* Input data:

○ ○ ○ ○ ○

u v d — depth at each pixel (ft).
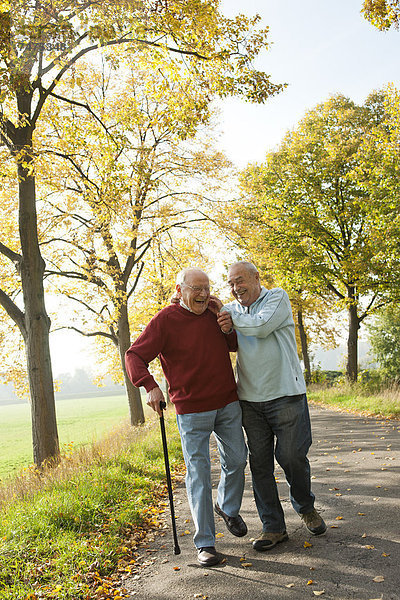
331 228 74.49
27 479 24.88
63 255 51.39
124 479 21.47
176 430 39.91
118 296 48.93
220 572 11.59
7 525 15.48
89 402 237.86
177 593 10.78
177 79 35.04
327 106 75.82
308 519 13.12
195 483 12.48
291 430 12.43
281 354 12.71
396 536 12.62
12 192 45.78
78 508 16.49
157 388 12.59
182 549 13.92
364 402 50.01
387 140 59.00
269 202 74.59
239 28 32.78
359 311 80.48
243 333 12.55
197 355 12.68
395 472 20.29
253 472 12.99
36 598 10.85
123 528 15.74
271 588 10.37
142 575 12.23
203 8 30.25
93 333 58.29
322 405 59.88
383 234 63.52
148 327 13.08
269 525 12.78
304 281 75.97
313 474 21.49
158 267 66.44
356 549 11.96
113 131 34.12
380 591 9.73
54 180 38.45
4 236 46.98
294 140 75.87
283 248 71.61
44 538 14.34
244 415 13.07
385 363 107.45
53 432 32.78
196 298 12.78
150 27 30.40
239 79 32.96
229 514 12.89
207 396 12.60
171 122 36.55
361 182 64.49
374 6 30.22
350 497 16.96
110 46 36.40
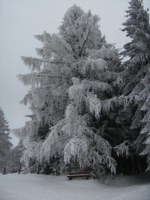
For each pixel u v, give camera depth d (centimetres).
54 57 1806
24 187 1320
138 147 1560
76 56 1934
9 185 1337
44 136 1911
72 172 1664
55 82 1869
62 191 1316
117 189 1420
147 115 1379
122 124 1730
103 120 1816
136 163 1866
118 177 1734
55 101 1881
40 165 2031
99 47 2072
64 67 1794
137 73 1691
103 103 1672
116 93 1823
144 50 1584
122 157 1795
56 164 1920
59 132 1616
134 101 1634
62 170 1825
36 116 1848
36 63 1772
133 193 1180
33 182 1477
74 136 1507
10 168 3844
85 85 1672
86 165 1642
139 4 1777
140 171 1830
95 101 1544
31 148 1712
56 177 1702
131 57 1755
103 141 1619
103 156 1595
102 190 1400
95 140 1614
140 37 1628
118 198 1134
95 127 1788
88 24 1891
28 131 1872
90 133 1614
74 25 1955
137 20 1727
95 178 1634
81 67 1797
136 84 1664
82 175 1622
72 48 1975
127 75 1698
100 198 1195
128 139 1739
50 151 1680
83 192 1325
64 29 2055
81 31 1928
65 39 2008
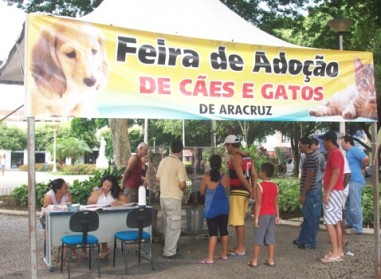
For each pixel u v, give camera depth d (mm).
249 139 33062
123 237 5984
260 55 5258
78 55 4398
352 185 8219
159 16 5590
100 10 5582
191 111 4902
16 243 7973
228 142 6855
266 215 6297
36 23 4211
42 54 4227
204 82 4980
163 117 4773
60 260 6586
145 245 7512
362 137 23953
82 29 4438
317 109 5523
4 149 57656
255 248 6289
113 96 4551
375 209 5770
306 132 30578
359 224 8281
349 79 5738
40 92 4195
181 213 7578
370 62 5875
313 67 5531
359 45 15219
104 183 6945
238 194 6887
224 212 6539
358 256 6832
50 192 6766
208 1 6367
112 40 4582
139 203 6371
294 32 14906
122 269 6242
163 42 4816
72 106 4340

○ ○ ○ ○ ○

Pick out the lines above that hold the string "give" and show them.

For each pixel u v, give camera depth d (centimetres).
For each pixel u v, give camera depth d (mm).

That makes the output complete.